[Stored records]
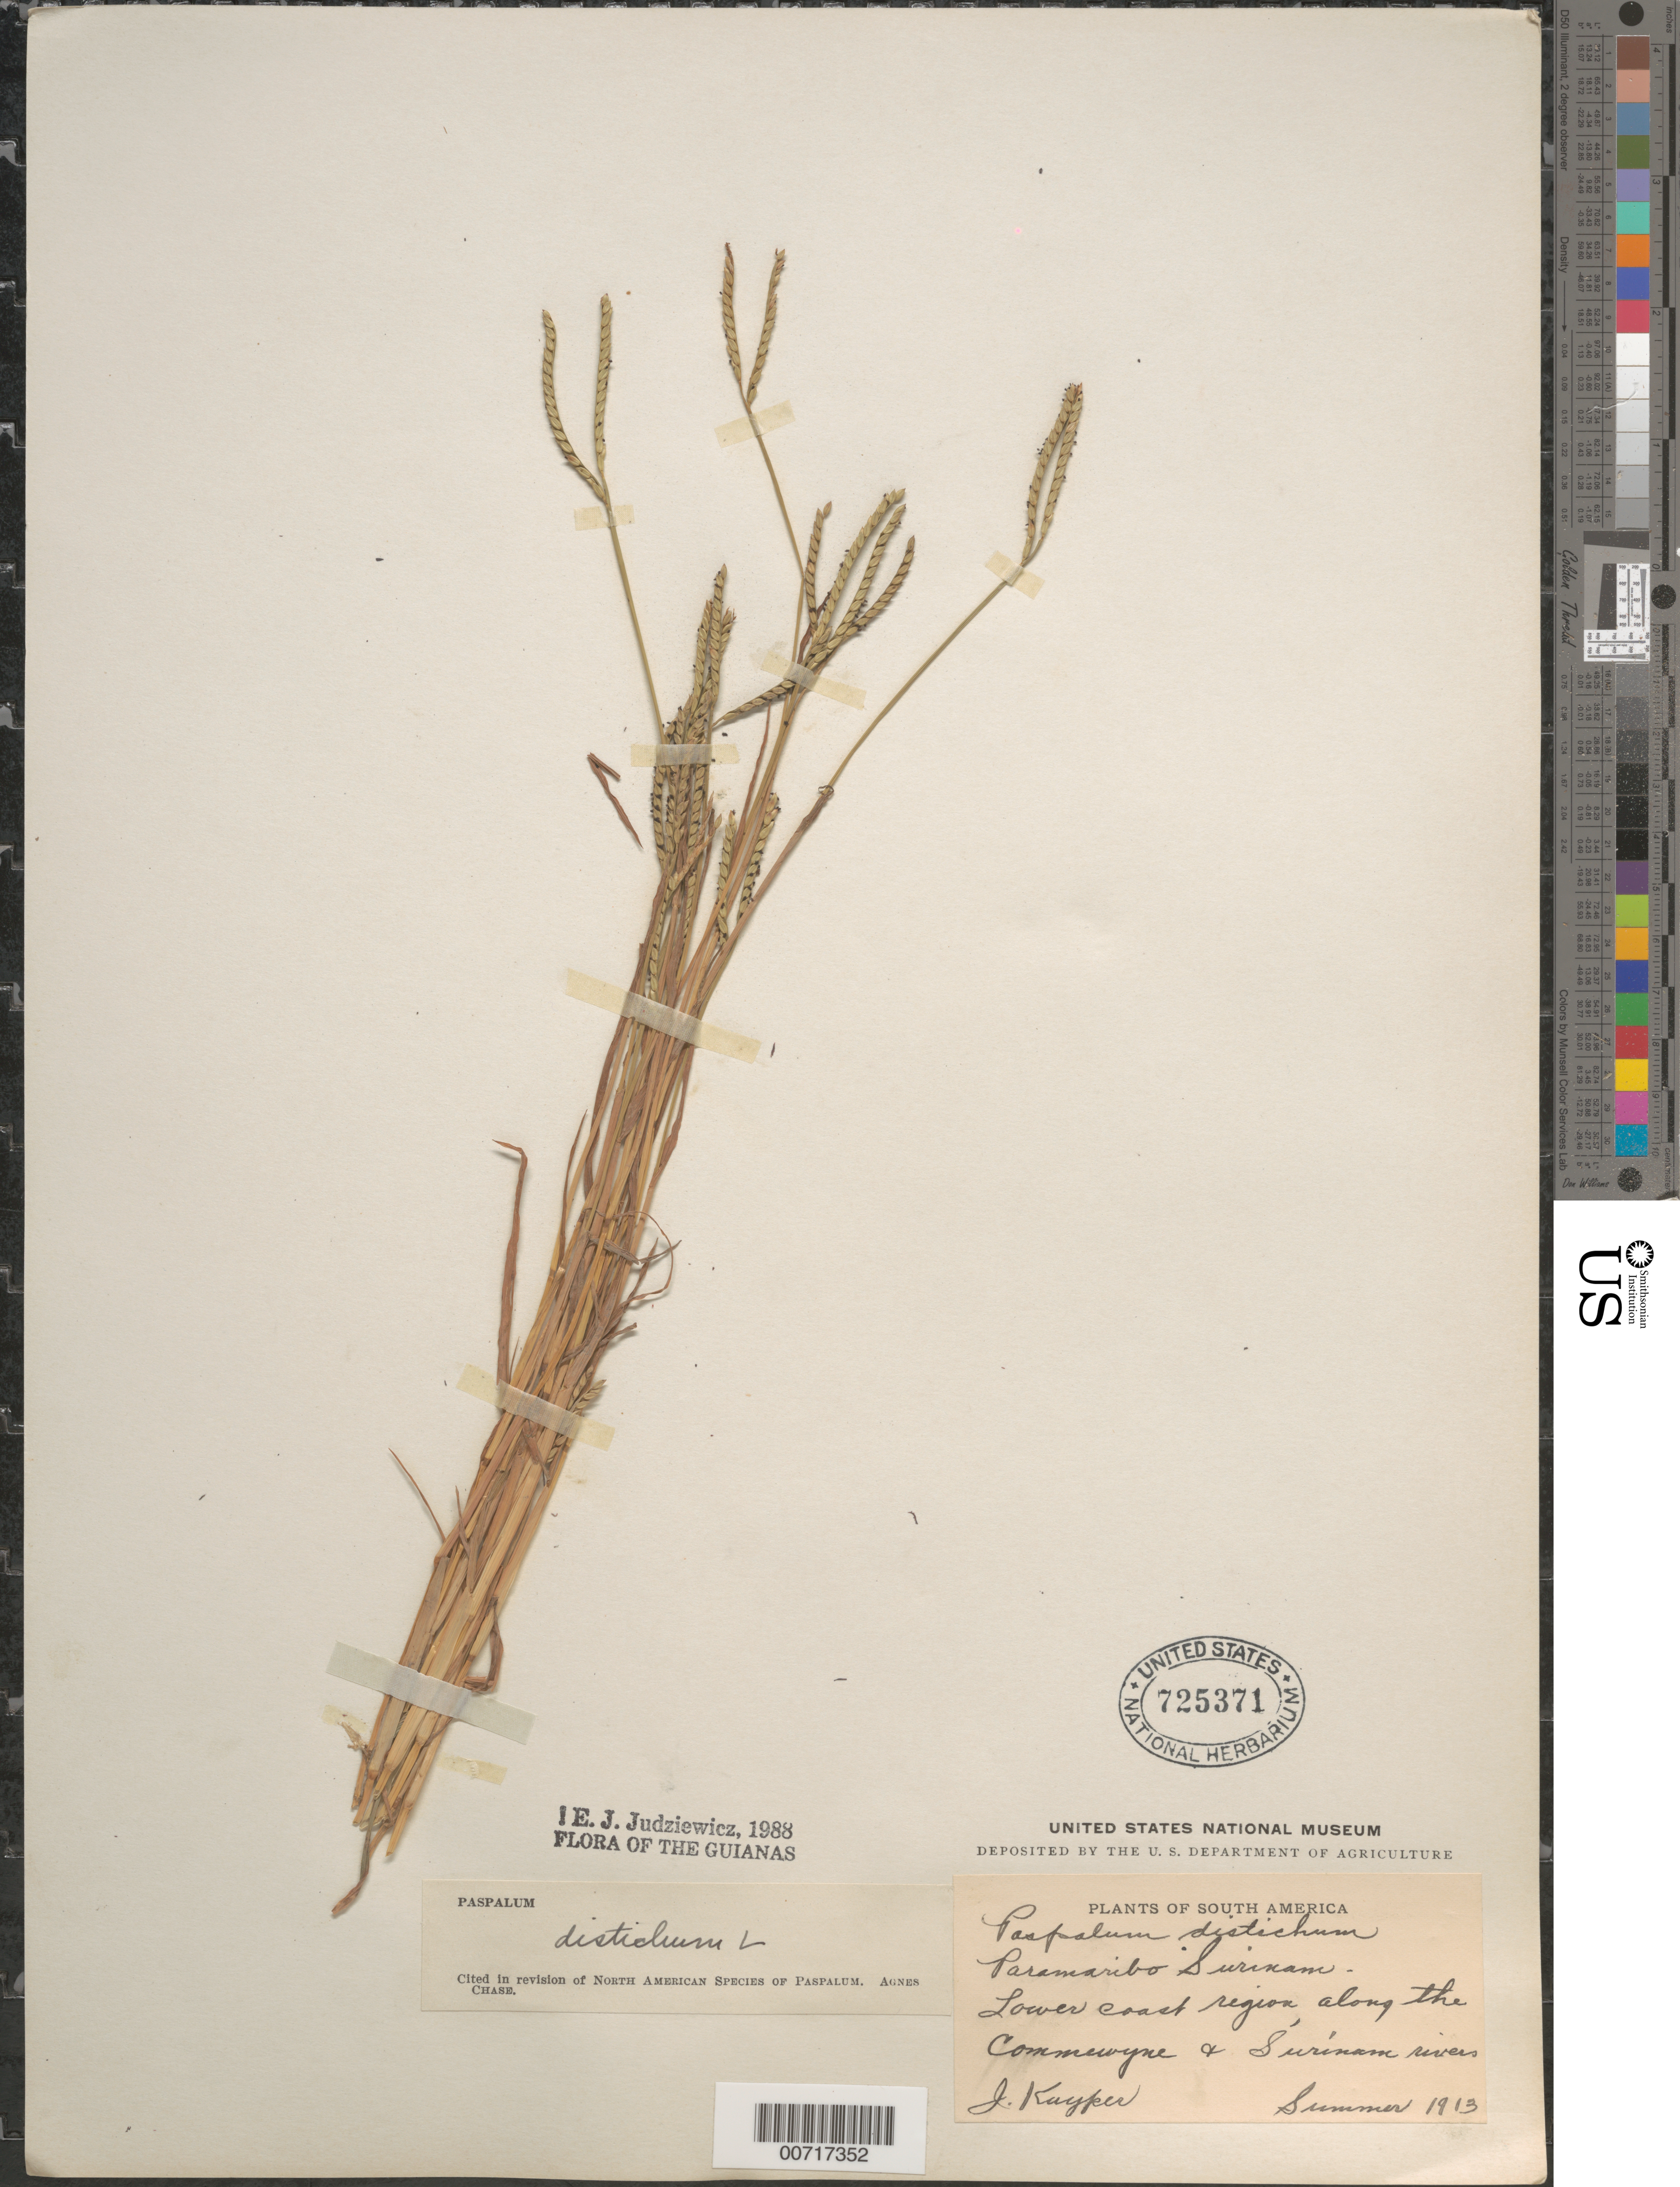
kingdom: Plantae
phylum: Tracheophyta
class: Liliopsida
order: Poales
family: Poaceae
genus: Paspalum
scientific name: Paspalum distichum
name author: L.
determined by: Judziewicz, E. J.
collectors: J. Kuyper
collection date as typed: Summer 1913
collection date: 1913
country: Suriname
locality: Paramaribo, lower coast region along the Commewyne and Surinam Rivers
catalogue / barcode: US 725371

▶ **WHAT TO PRODUCE**
Rewrite the entries with "locality" swapped for "site" and everything else unchanged, omitting the pictures.

▶ **RESULT OF THIS TASK**
kingdom: Plantae
phylum: Tracheophyta
class: Liliopsida
order: Poales
family: Poaceae
genus: Paspalum
scientific name: Paspalum distichum
name author: L.
determined by: Judziewicz, E. J.
collectors: J. Kuyper
collection date as typed: Summer 1913
collection date: 1913
country: Suriname
site: Paramaribo, lower coast region along the Commewyne and Surinam Rivers
catalogue / barcode: US 725371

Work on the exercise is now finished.